*What you are asked to do*
The answer must consist of every line in the records that contains the word "months".

= Beginning of Section =

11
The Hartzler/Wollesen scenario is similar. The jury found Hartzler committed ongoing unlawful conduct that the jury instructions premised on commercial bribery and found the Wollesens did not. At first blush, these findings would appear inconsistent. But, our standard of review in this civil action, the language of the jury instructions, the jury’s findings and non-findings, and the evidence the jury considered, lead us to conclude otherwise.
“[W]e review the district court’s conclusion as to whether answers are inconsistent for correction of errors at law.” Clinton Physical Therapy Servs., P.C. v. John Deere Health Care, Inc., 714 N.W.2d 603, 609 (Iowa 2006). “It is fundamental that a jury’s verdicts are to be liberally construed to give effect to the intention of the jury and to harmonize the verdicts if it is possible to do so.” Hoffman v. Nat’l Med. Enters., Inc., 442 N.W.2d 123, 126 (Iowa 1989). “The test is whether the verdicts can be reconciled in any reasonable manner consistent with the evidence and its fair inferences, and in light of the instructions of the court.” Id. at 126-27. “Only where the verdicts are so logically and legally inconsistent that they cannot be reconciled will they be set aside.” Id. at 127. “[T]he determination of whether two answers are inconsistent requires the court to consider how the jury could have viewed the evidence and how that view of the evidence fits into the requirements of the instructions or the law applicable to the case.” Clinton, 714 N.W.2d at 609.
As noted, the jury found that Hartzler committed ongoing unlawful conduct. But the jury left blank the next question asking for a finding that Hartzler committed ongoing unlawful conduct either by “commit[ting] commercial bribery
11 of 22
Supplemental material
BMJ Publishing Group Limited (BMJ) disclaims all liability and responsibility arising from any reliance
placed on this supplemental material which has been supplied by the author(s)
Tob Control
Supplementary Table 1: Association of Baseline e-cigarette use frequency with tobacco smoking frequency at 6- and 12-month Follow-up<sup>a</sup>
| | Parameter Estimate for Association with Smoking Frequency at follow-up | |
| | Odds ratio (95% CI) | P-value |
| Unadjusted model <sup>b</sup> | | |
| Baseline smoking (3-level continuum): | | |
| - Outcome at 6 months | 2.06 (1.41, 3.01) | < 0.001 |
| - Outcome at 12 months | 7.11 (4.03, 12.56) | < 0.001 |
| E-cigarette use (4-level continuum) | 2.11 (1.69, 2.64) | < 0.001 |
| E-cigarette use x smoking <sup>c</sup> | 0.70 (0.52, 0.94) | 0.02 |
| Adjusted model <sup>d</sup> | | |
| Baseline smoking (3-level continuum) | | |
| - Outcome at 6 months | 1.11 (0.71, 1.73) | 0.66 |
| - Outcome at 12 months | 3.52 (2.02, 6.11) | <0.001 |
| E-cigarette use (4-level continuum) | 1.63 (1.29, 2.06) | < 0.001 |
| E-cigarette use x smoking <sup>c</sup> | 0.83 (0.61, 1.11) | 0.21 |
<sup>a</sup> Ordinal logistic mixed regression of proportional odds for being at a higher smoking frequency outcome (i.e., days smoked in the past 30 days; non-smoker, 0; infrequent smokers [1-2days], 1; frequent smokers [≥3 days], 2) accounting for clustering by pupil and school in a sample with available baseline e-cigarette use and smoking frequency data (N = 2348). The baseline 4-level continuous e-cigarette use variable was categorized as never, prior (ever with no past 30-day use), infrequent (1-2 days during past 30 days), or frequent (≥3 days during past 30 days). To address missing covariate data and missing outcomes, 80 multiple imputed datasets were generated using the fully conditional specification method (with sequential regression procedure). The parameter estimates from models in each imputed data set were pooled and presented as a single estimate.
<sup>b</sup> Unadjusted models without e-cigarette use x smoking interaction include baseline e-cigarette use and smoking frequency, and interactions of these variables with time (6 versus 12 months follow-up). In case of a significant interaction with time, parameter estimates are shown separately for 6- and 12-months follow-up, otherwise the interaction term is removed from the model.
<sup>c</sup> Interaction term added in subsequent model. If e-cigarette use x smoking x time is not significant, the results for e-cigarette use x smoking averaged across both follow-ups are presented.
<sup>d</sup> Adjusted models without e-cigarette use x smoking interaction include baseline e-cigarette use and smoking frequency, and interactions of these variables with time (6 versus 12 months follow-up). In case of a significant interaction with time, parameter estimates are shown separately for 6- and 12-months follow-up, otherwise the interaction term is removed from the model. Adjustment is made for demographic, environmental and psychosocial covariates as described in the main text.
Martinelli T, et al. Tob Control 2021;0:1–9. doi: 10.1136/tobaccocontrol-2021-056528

= End of Section =

*Your solution*
| - Outcome at 6 months | 2.06 (1.41, 3.01) | < 0.001 |
| - Outcome at 12 months | 7.11 (4.03, 12.56) | < 0.001 |
| - Outcome at 6 months | 1.11 (0.71, 1.73) | 0.66 |
| - Outcome at 12 months | 3.52 (2.02, 6.11) | <0.001 |
<sup>b</sup> Unadjusted models without e-cigarette use x smoking interaction include baseline e-cigarette use and smoking frequency, and interactions of these variables with time (6 versus 12 months follow-up). In case of a significant interaction with time, parameter estimates are shown separately for 6- and 12-months follow-up, otherwise the interaction term is removed from the model.
<sup>d</sup> Adjusted models without e-cigarette use x smoking interaction include baseline e-cigarette use and smoking frequency, and interactions of these variables with time (6 versus 12 months follow-up). In case of a significant interaction with time, parameter estimates are shown separately for 6- and 12-months follow-up, otherwise the interaction term is removed from the model. Adjustment is made for demographic, environmental and psychosocial covariates as described in the main text.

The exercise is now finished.